A DSANT Family Journey

Here is our desire to share with friends, family and interested folk the experiences and thoughts of the Anderson Family (David, Shauna, Aidan, Noah & Thea Jeane). We're leaving our home on beautiful Bowen Island, and our work as pastor of a small and diverse community church (David) and lawyer (Shauna) to travel across North America and return to work with A Rocha, an international Christian environmental group.

Along the way we're planning to visit people, places and projects close to our hearts. Thanks for following along!
Thu Sep 10

Sept 3… the modern and prehistoric

You’ll notice the blog will play a bit with chronology, a virtue of the fact that there is much to reflect on but not always time in the day (or access to WiFi).

So, one week ago today we left Banff, drove through Canmore (I like Canmore… all the beauty of Banff without taffy and tour buses) and out of the Rockies.
Anyone that’s driven that stretch of highway knows how magnificent it is, jagged outlines of mountain and sky giving way to longer meandering ridges of softer stuff and finally relaxing into rolling hills. I felt quite proud of myself that I only drifted into the rumble strips once or twice (or three times) along the way! Shauna of course felt quite differently. The kids thought it felt neat. “Do that again Dad!”

Some 30 minutes out of Canmore, just I’m contemplating just what a lovely place the world is, and how much I like Alberta I see the welcome sign for Calgary with this tag line, ‘Heart of the New West”. Now, I like Calgary, been the the stampede and everything and considering awe inspiring quality of the terrain about us I was just about ready to grudgingly agree (generally I’m opposed to such bold claims - I think the new BC license plate “The Most Beautiful Place on Earth” is just presumptuous and ignorant and most BCers I know agree…anyone want to start a petition to bring back ‘Beautiful British Columbia’?) and then I saw IT. The Sprawl.

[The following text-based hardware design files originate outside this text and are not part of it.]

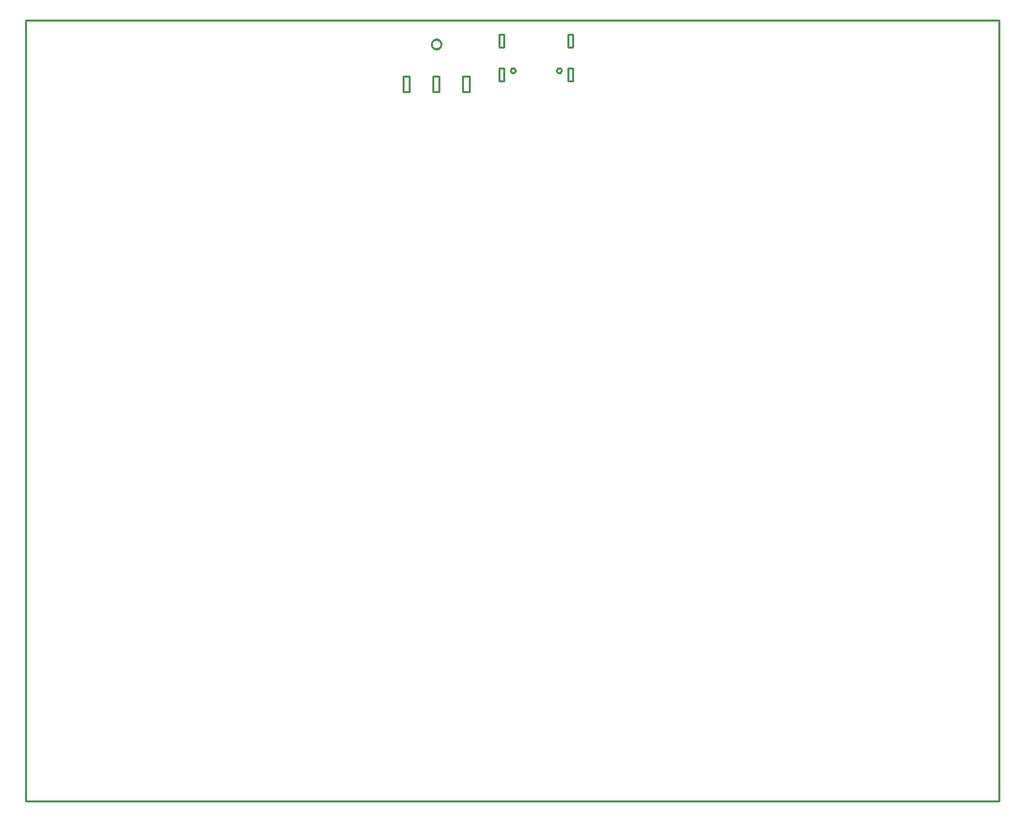
<source format=gbr>
G04 EAGLE Gerber RS-274X export*
G75*
%MOMM*%
%FSLAX34Y34*%
%LPD*%
%IN*%
%IPPOS*%
%AMOC8*
5,1,8,0,0,1.08239X$1,22.5*%
G01*
%ADD10C,0.254000*%


D10*
X0Y-20000D02*
X1220000Y-20000D01*
X1220000Y960000D01*
X0Y960000D01*
X0Y-20000D01*
X473500Y870000D02*
X481500Y870000D01*
X481500Y890000D01*
X473500Y890000D01*
X473500Y870000D01*
X510500Y870000D02*
X518500Y870000D01*
X518500Y890000D01*
X510500Y890000D01*
X510500Y870000D01*
X548500Y870000D02*
X556500Y870000D01*
X556500Y890000D01*
X548500Y890000D01*
X548500Y870000D01*
X680000Y926000D02*
X682800Y926000D01*
X686000Y926000D01*
X686000Y942000D01*
X680000Y942000D01*
X680000Y926000D01*
X593800Y884000D02*
X596600Y884000D01*
X599800Y884000D01*
X599800Y900000D01*
X593800Y900000D01*
X593800Y884000D01*
X680200Y884000D02*
X683000Y884000D01*
X686200Y884000D01*
X686200Y900000D01*
X680200Y900000D01*
X680200Y884000D01*
X593800Y926000D02*
X596600Y926000D01*
X599800Y926000D01*
X599800Y942000D01*
X593800Y942000D01*
X593800Y926000D01*
X665900Y897236D02*
X665974Y897703D01*
X666120Y898152D01*
X666334Y898572D01*
X666612Y898954D01*
X666946Y899288D01*
X667328Y899566D01*
X667748Y899780D01*
X668198Y899926D01*
X668664Y900000D01*
X669136Y900000D01*
X669603Y899926D01*
X670052Y899780D01*
X670472Y899566D01*
X670854Y899288D01*
X671188Y898954D01*
X671466Y898572D01*
X671680Y898152D01*
X671826Y897703D01*
X671900Y897236D01*
X671900Y896764D01*
X671826Y896298D01*
X671680Y895848D01*
X671466Y895428D01*
X671188Y895046D01*
X670854Y894712D01*
X670472Y894434D01*
X670052Y894220D01*
X669603Y894074D01*
X669136Y894000D01*
X668664Y894000D01*
X668198Y894074D01*
X667748Y894220D01*
X667328Y894434D01*
X666946Y894712D01*
X666612Y895046D01*
X666334Y895428D01*
X666120Y895848D01*
X665974Y896298D01*
X665900Y896764D01*
X665900Y897236D01*
X608100Y897236D02*
X608174Y897703D01*
X608320Y898152D01*
X608534Y898572D01*
X608812Y898954D01*
X609146Y899288D01*
X609528Y899566D01*
X609948Y899780D01*
X610398Y899926D01*
X610864Y900000D01*
X611336Y900000D01*
X611803Y899926D01*
X612252Y899780D01*
X612672Y899566D01*
X613054Y899288D01*
X613388Y898954D01*
X613666Y898572D01*
X613880Y898152D01*
X614026Y897703D01*
X614100Y897236D01*
X614100Y896764D01*
X614026Y896298D01*
X613880Y895848D01*
X613666Y895428D01*
X613388Y895046D01*
X613054Y894712D01*
X612672Y894434D01*
X612252Y894220D01*
X611803Y894074D01*
X611336Y894000D01*
X610864Y894000D01*
X610398Y894074D01*
X609948Y894220D01*
X609528Y894434D01*
X609146Y894712D01*
X608812Y895046D01*
X608534Y895428D01*
X608320Y895848D01*
X608174Y896298D01*
X608100Y896764D01*
X608100Y897236D01*
X509000Y930337D02*
X509075Y931007D01*
X509225Y931664D01*
X509448Y932300D01*
X509740Y932907D01*
X510099Y933478D01*
X510519Y934004D01*
X510996Y934481D01*
X511523Y934901D01*
X512093Y935260D01*
X512700Y935552D01*
X513336Y935775D01*
X513993Y935925D01*
X514663Y936000D01*
X515337Y936000D01*
X516007Y935925D01*
X516664Y935775D01*
X517300Y935552D01*
X517907Y935260D01*
X518478Y934901D01*
X519004Y934481D01*
X519481Y934004D01*
X519901Y933478D01*
X520260Y932907D01*
X520552Y932300D01*
X520775Y931664D01*
X520925Y931007D01*
X521000Y930337D01*
X521000Y929663D01*
X520925Y928993D01*
X520775Y928336D01*
X520552Y927700D01*
X520260Y927093D01*
X519901Y926523D01*
X519481Y925996D01*
X519004Y925519D01*
X518478Y925099D01*
X517907Y924740D01*
X517300Y924448D01*
X516664Y924225D01*
X516007Y924075D01*
X515337Y924000D01*
X514663Y924000D01*
X513993Y924075D01*
X513336Y924225D01*
X512700Y924448D01*
X512093Y924740D01*
X511523Y925099D01*
X510996Y925519D01*
X510519Y925996D01*
X510099Y926523D01*
X509740Y927093D01*
X509448Y927700D01*
X509225Y928336D01*
X509075Y928993D01*
X509000Y929663D01*
X509000Y930337D01*
M02*

</source>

The Sprawl stained the ridges and valleys the whole of the horizen, just as I imagine plaque encrusts and blackens the interior walls of a perfectly lovely aortic artery. It seemed to stretch out from Calgary like long groping fingers stretching with lust toward the beauty of the mountains, but failing to capture it and settling down to regain strength wherever they happened to fall. I’m talking of course about the suburban sprawl lurching out of Calgary, and it is really, I mean really ugly. It was cookie cutter sameness, without any of the sweet reward. Why do we design things like this? Why do we sell land to people who design things like this? Did a group of people in Calgary wake up one day eight years ago and think, “Wouldn’t it be great if we mass produced sameness without character or design or beauty or attention to landscape and filled in the whole plain from downtown to the Rockies?”

If this is ‘The Heart of the New West’ then the new west is in some serious need of cholestoral meds, cause this sucker just ain’t healthy.

So, we’re pushing right through Calgary and heading for Dinosaur Provincial Park in hopes of seeing some beauty caught in the mud of eons old marshes.